PhotoConsumers who dispose of their old contact lenses by throwing them down the drain could be contributing to the problem of microplastic pollution, scientists say.

Looking at the U.S market, a team of researchers found that roughly one in five users disposes of their old plastic contact lenses by throwing them into the bathroom sink or flushing them down the toilet.

"This is a pretty large number, considering roughly 45 million people in the U.S. alone wear contact lenses,” said study co-author Charlie Rolsky.

The researchers estimate that the tendency of U.S. consumers to dispose of contact lenses by putting them down the drain adds six to 10 metric tons of plastic to our wastewater each year.

Sink to the bottom

Contacts don’t biodegrade after being flushed down the drain; they sink, due to the fact that they’re denser than water.

"We have created an almost immortal material. It does not go away. It does not biodegrade," lead author Rolf Halden told CNN.

Halden says contacts that sink could pose a threat to aquatic life, especially bottom-feeding fish that might mistake microplastics for food and eat the indigestible material. Because these animals are part of a long food chain, some of these contact particles could eventually "find their way to the human food supply," the researchers said.

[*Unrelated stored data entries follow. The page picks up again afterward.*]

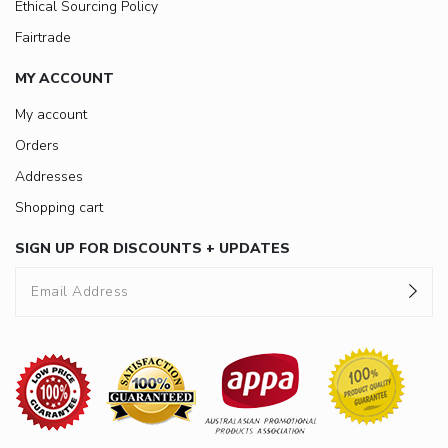
Ethical Sourcing Policy
Fairtrade
MY ACCOUNT
My account
Orders
Addresses
Shopping cart
SIGN UP FOR DISCOUNTS + UPDATES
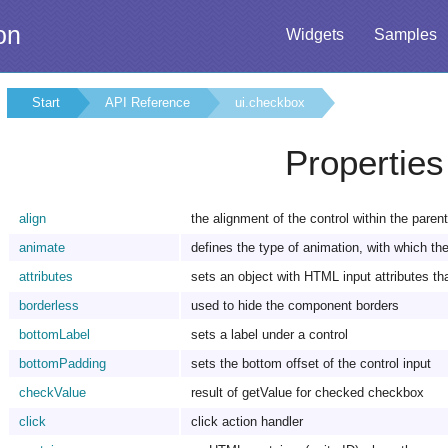
on
Widgets
Samples
Start
API Reference
ui.checkbox
Properties
align
the alignment of the control within the paren
animate
defines the type of animation, with which the 
attributes
sets an object with HTML input attributes tha
borderless
used to hide the component borders
bottomLabel
sets a label under a control
bottomPadding
sets the bottom offset of the control input
checkValue
result of getValue for checked checkbox
click
click action handler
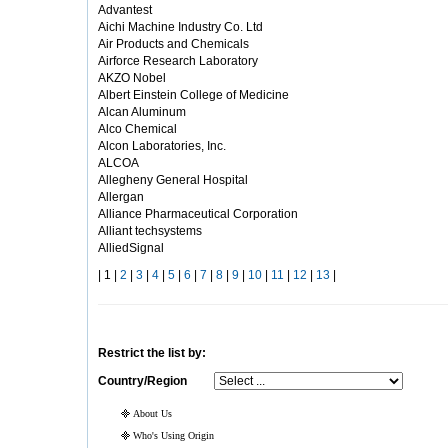
Advantest
Aichi Machine Industry Co. Ltd
Air Products and Chemicals
Airforce Research Laboratory
AKZO Nobel
Albert Einstein College of Medicine
Alcan Aluminum
Alco Chemical
Alcon Laboratories, Inc.
ALCOA
Allegheny General Hospital
Allergan
Alliance Pharmaceutical Corporation
Alliant techsystems
AlliedSignal
| 1 |
2
|
3
|
4
|
5
|
6
|
7
|
8
|
9
|
10
|
11
|
12
|
13
|
Restrict the list by:
Country/Region
About Us
Who's Using Origin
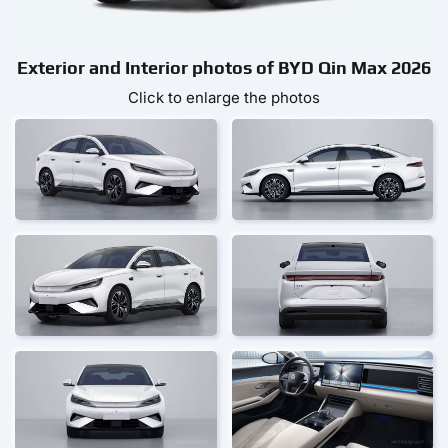
Exterior and Interior photos of BYD Qin Max 2026
Click to enlarge the photos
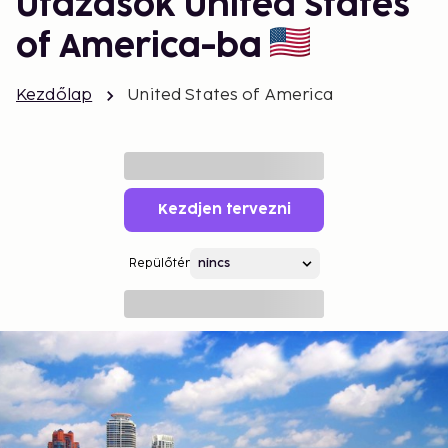
Utazások United States
of America-ba
Kezdőlap
United States of America
Kezdjen tervezni
Repülőtér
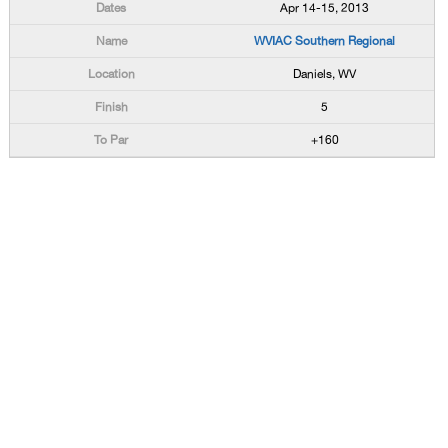
Apr 14-15, 2013
WVIAC Southern Regional
Daniels, WV
5
+160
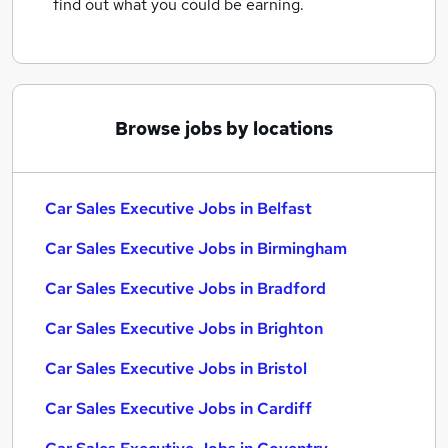
find out what you could be earning.
Browse jobs by locations
Car Sales Executive Jobs in Belfast
Car Sales Executive Jobs in Birmingham
Car Sales Executive Jobs in Bradford
Car Sales Executive Jobs in Brighton
Car Sales Executive Jobs in Bristol
Car Sales Executive Jobs in Cardiff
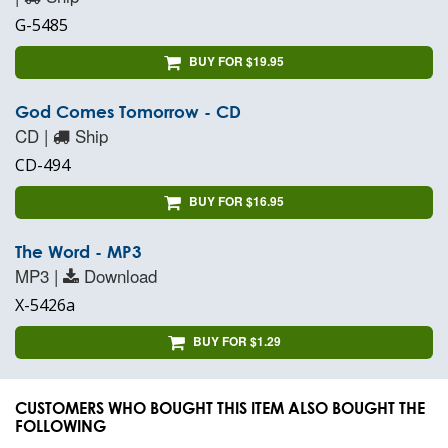
G-5485
BUY FOR $19.95
God Comes Tomorrow - CD
CD |
Ship
CD-494
BUY FOR $16.95
The Word - MP3
MP3 |
Download
X-5426a
BUY FOR $1.29
CUSTOMERS WHO BOUGHT THIS ITEM ALSO BOUGHT THE
FOLLOWING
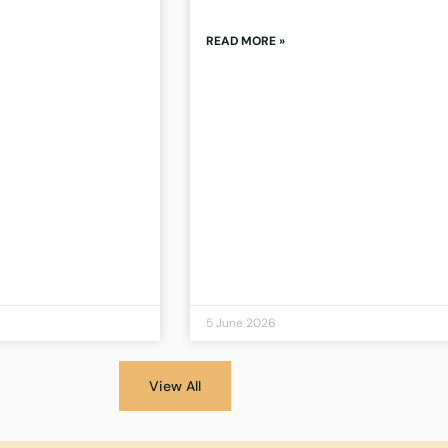
READ MORE »
5 June 2026
View All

The team hopes this first-of-its-kind research will cause contact lens makers to “take note and at minimum, provide a label on the packaging describing how to properly dispose of contact lenses, which is by placing them with other solid waste."

Throw them in the trash or recycle them

The optimal way to get rid of disposable plastic contact lenses is to recycle them, as well as their cases, boxes, and solution, according to the American Optometric Association.

"The regular garbage is the second option. Down the sink drain or toilet is never recommended and is discouraged due to the impact on our environment," the organization told CBS News.

Holden and his colleagues presented the results of their study at the annual meeting of the American Chemistry Society, which was held on Sunday.